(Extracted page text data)
-------
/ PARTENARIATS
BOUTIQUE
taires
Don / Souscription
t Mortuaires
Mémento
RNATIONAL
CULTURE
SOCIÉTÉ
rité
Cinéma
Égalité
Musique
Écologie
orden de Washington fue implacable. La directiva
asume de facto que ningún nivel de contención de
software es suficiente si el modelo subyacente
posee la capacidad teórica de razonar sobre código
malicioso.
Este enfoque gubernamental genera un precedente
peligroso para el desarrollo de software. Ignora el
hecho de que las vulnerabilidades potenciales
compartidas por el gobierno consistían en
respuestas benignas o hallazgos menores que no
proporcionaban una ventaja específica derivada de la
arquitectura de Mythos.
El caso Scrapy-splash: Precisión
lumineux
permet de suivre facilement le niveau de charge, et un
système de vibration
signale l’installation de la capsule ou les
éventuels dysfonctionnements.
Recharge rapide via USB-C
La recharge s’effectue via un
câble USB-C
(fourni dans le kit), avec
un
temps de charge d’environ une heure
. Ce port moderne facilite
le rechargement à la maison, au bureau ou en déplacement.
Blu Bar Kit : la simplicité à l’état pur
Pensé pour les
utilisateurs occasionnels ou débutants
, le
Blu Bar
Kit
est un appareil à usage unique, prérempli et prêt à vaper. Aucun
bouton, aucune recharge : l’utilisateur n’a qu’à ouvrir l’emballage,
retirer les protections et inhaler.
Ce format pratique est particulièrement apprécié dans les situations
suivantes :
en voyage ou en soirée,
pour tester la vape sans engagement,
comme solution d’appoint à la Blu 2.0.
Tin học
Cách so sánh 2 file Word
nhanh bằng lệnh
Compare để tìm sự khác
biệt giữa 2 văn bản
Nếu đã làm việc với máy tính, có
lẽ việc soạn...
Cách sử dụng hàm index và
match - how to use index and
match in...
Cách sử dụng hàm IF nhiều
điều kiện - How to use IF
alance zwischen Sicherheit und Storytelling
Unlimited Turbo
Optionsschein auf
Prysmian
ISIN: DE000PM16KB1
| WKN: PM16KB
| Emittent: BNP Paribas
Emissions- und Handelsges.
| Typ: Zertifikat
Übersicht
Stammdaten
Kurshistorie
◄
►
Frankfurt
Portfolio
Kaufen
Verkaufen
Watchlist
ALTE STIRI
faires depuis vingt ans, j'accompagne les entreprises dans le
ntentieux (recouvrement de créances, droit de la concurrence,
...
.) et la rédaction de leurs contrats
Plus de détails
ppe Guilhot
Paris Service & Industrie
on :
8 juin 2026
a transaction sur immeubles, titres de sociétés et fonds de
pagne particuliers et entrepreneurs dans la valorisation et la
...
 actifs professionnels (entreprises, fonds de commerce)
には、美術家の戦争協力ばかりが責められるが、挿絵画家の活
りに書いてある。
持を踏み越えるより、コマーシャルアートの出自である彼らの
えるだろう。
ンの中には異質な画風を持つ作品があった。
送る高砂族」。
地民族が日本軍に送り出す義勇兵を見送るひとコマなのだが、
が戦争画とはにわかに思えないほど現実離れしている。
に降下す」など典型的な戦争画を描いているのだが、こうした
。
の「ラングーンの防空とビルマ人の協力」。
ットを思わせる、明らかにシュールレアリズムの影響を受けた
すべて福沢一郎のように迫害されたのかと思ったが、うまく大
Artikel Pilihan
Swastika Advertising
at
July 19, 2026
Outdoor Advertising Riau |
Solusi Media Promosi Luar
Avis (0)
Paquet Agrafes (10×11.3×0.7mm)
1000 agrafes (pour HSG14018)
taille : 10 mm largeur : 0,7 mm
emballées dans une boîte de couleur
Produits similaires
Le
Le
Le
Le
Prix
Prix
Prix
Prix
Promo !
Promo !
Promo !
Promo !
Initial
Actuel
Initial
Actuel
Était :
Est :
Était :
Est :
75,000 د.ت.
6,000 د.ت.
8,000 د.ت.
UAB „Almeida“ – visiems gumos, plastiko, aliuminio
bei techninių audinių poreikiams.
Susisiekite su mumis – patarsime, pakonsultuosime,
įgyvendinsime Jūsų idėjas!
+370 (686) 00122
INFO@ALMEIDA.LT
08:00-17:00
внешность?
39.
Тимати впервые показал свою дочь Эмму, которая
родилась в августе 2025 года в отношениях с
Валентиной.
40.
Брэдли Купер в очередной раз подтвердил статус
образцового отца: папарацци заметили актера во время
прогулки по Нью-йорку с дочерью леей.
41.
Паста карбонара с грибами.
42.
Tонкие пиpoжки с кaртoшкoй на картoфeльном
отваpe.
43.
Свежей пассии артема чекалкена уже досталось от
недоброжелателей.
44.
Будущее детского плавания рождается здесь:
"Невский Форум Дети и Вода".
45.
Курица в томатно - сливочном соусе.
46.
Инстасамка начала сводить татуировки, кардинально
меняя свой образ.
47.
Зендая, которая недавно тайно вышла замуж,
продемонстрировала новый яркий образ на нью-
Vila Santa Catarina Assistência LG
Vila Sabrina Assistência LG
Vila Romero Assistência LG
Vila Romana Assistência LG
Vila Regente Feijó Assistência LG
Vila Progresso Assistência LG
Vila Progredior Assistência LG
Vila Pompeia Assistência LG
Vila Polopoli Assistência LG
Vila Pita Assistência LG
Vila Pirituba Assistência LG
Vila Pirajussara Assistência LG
-------
* TASK REQUIREMENTS
Could you restate word for word the lines above, from the one that contains "match - how to use index and" through the one that contains "8 juin 2026", and no others?

* RESPONSE TO THIS EXERCISE
match - how to use index and
match in...
Cách sử dụng hàm IF nhiều
điều kiện - How to use IF
alance zwischen Sicherheit und Storytelling
Unlimited Turbo
Optionsschein auf
Prysmian
ISIN: DE000PM16KB1
| WKN: PM16KB
| Emittent: BNP Paribas
Emissions- und Handelsges.
| Typ: Zertifikat
Übersicht
Stammdaten
Kurshistorie
◄
►
Frankfurt
Portfolio
Kaufen
Verkaufen
Watchlist
ALTE STIRI
faires depuis vingt ans, j'accompagne les entreprises dans le
ntentieux (recouvrement de créances, droit de la concurrence,
...
.) et la rédaction de leurs contrats
Plus de détails
ppe Guilhot
Paris Service & Industrie
on :
8 juin 2026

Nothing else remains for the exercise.